The in vitro expansion strategy of increasing the number of hematopoietic stem cells (HSCs) in cord blood is expected to improve its clinical efficacy. Nicotinamide (NAM) is one of the small molecules that can promote the expansion of hematopoietic stem and progenitor cells (HSPCs) ex vivo, but its mechanism of action and its effects on short-term repopulating HSCs (ST-HSCs) and long-term repopulating HSCs (LT-HSCs) have not yet been established. Revealing the dominant subgroups of NAM and elucidating the relevant mechanisms not only helps to recommend the working concentration of NAM according to demand, but also helps to reveal the signaling pathways involved in the regulation of HSC proliferation and differentiation.

The effects of different concentrations of NAM on proliferation and differentiation of HSCs, as well as whether it affects sirtuin 1 (SIRT1) transcription levels, have not been reported. There are various small molecule substances used for in vitro culture of HSCs (including UM171, SR1, VPA, NAM and ID8), which may affect the maintenance, proliferation, differentiation and homing of HSCs by regulating different pathways, and different molecular pathways may have synergistic effects. This study aimed to provide a theoretical basis for the future joint application of multiple small molecules by elucidating the molecular mechanism of NAM. Our work is crucial for selecting the working concentration of NAM and predicting small molecules that have a synergistic effect with NAM.

To evaluate the effects and mechanisms of different concentrations of NAM on HSC proliferation and differentiation.
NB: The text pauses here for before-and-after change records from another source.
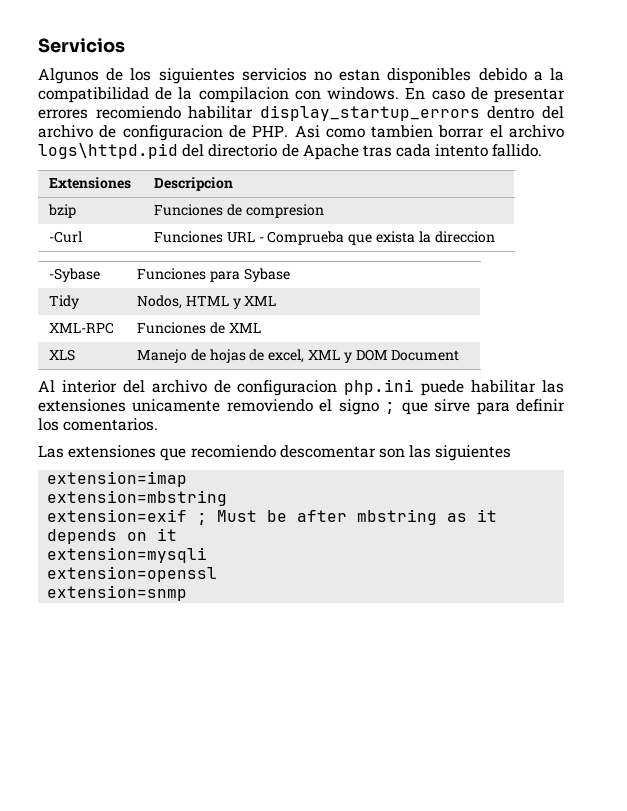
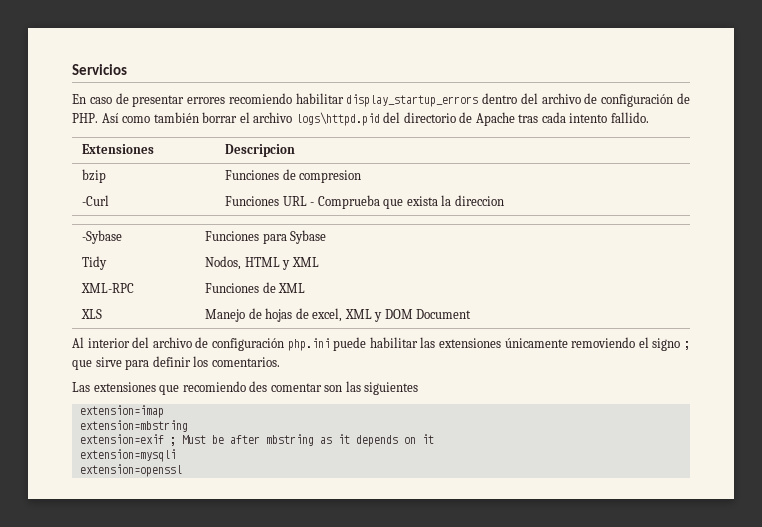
[38,68,564,84] [38,87,400,103] Algunos de los siguientes servicios no estan disponibles debido a la compatibilidad de la compilacion con windows. -> (127, 69) none
[122,125,223,141] configuracion -> [601,94,674,107] configuración
[294,125,434,138] Asi como tambien -> [101,112,199,123] Así como también
[237,380,338,396] configuracion -> [212,338,284,351] configuración
[132,399,221,412] unicamente -> [504,338,568,348] únicamente
[279,445,376,458] descomentar -> [249,381,322,392] des comentar
[47,585,188,601] // extension=snmp -> (182, 470) none

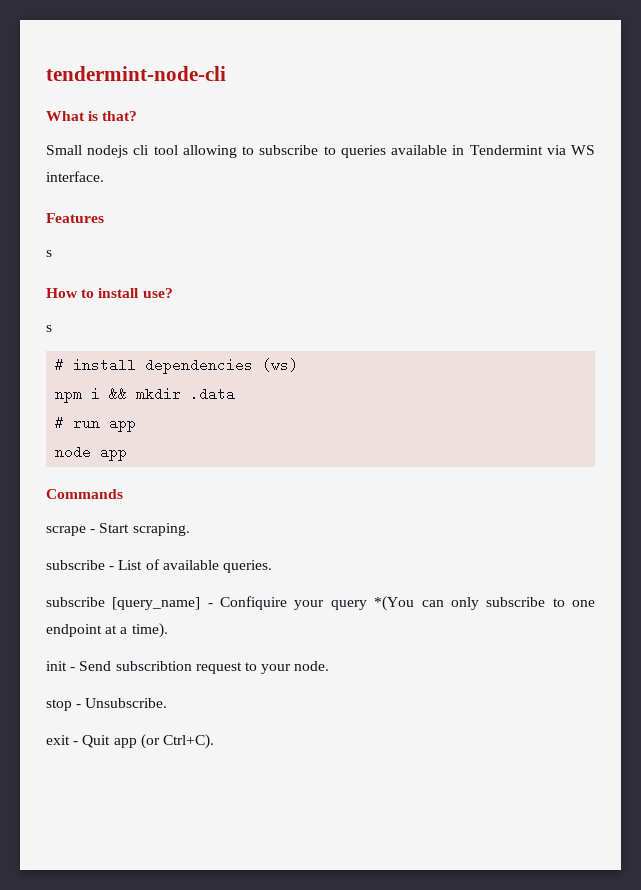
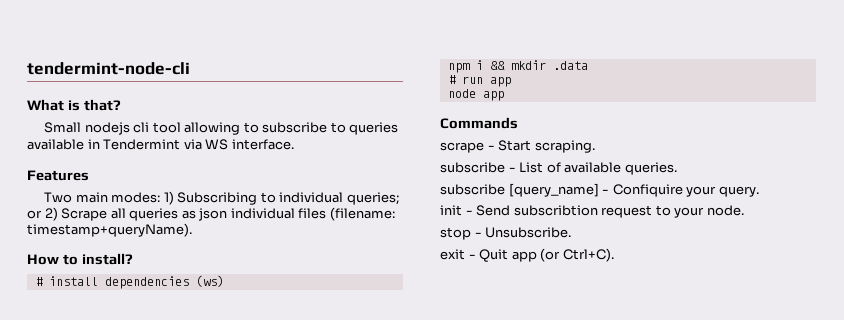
[46,250,52,257] s -> [44,191,399,205] [27,207,395,221] [27,223,192,237] Two main modes: 1) Subscribing to individual queries; or 2) Scrape all queries as json individual files (filename: timestamp+queryName).
[98,288,173,298] [46,325,52,332] install use? // s -> [81,253,133,265] install?
[330,596,596,611] [46,623,168,638] query *(You can only subscribe to one endpoint at a time). -> [718,186,759,197] query.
In this study, we added different concentrations of NAM to serum-free culture medium inoculated with CD34⁺ cells. We then measure the number, molecular phenotype, cycle distribution, and apoptosis of each group of cells and explore the mechanism by detecting the levels of reactive oxygen species (ROS), inflammatory factors and related gene transcription.

We evaluated the expansion efficiency of different concentrations of NAM on HSPCs, ST-HSCs as well as LT-HSCs, and the results showed that 5 mmol/L and 10 mmol/L NAM were beneficial for maintaining HSPCs, with low concentrations (5 mmol/L) of NAM being more conducive to ST-HSCs expansion, while high concentrations (10 mmol/L) of NAM had a more significant effect on promoting LT-HSCs expansion. Low concentrations of NAM can better regulate the balance between proliferation and differentiation, thereby promoting effective expansion of HSCs.
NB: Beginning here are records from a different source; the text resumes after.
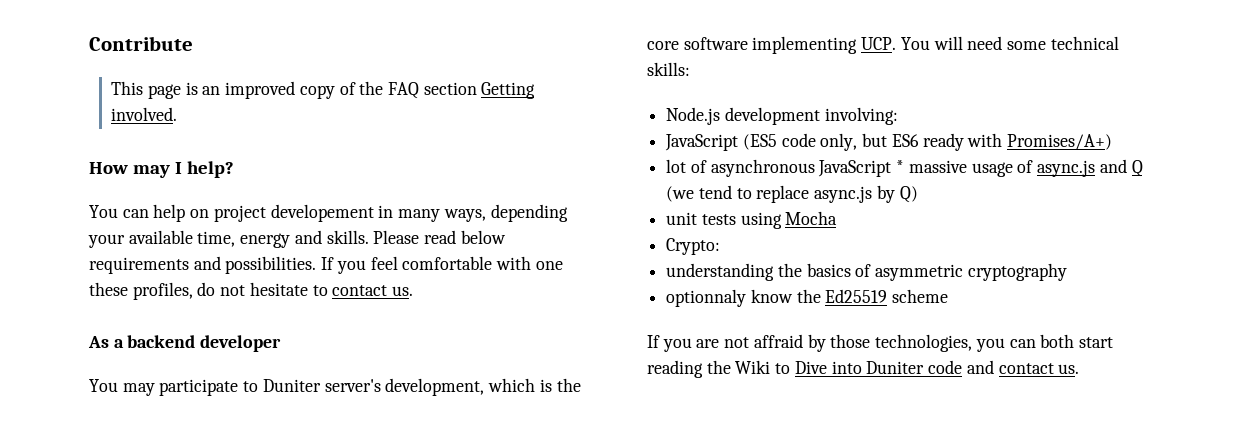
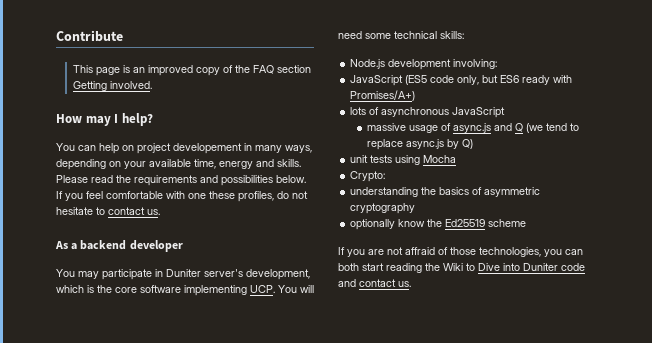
(568, 213) none -> [109,161,121,167] on
[460,230,506,244] below -> [116,175,131,183] the
[225,256,317,274] possibilities. -> [221,175,306,186] possibilities below.
[243,381,259,392] to -> [155,269,163,277] in
[666,159,687,173] lot -> [350,107,367,115] lots
[896,160,905,173] * -> (506, 112) //
[666,289,747,307] optionnaly -> [350,219,396,230] optionally
[807,334,826,352] by -> [438,247,448,255] of

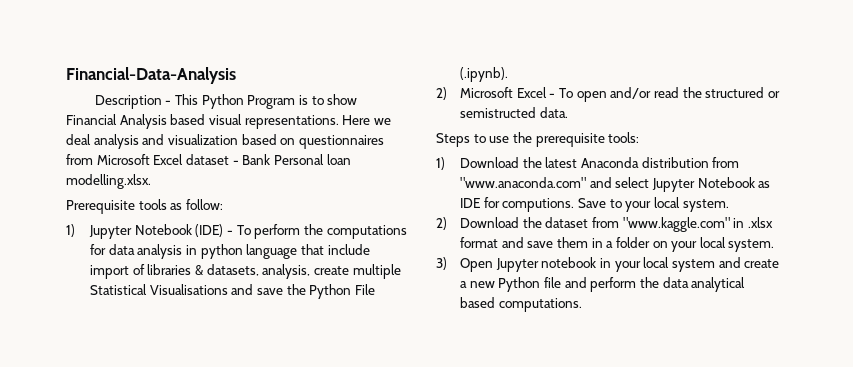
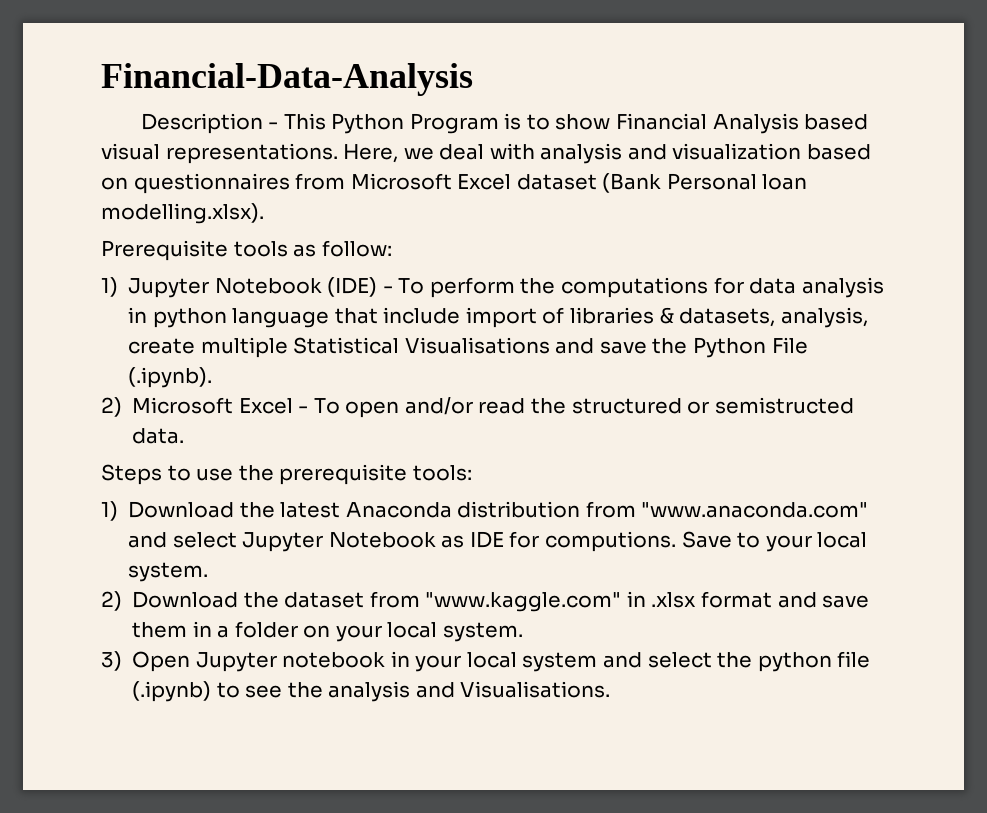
[342,115,371,125] Here -> [343,144,399,163] Here,
(91, 139) none -> [489,143,535,160] with
[232,154,271,165] - Bank -> [602,173,662,193] (Bank
[66,174,151,189] modelling.xlsx. -> [101,203,264,224] modelling.xlsx).
[744,259,780,268] [460,277,746,292] [460,297,582,312] create a new Python file and perform the data analytical based computations. -> [647,651,871,672] [132,681,611,702] select the python file (.ipynb) to see the analysis and Visualisations.

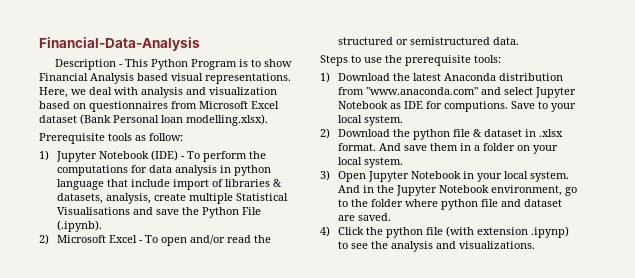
[714,397,854,414] semistructed -> [409,37,490,45] semistructured
[284,591,817,612] dataset from "www.kaggle.com" in .xlsx format and -> [412,129,563,140] [337,143,401,151] python file & dataset in .xlsx format. And
[282,652,386,668] notebook -> [410,171,461,179] Notebook
[522,651,871,672] [132,681,212,702] system and select the python file (.ipynb) -> [529,171,569,182] [337,185,577,196] [337,199,562,210] [337,213,391,221] [320,226,569,238] system. And in the Jupyter Notebook environment, go to the folder where python file and dataset are saved. // 4) Click the python file (with extension .ipynp)
[460,681,611,698] Visualisations. -> [458,241,535,249] visualizations.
Low concentration of NAM did not inhibit but upregulated the transcription of SIRT1, promoting cell proliferation by activating the SIRT1–HIF1A pathway, delaying stem cell differentiation by increasing ROS clearance, and ultimately promoting effective expansion of HSCs.

Drugs that specifically target LT-HSCs or ST-HSCs may help in the development of tailored HSC grafts that either facilitate sustained blood cell reconstitution or rapidly improve blood cell counts as a bridge after anticancer radiotherapy or chemotherapy. Our findings could allow adjustment of NAM concentrations according to expansion needs and may help predict small molecules that synergistically promote expansion with NAM.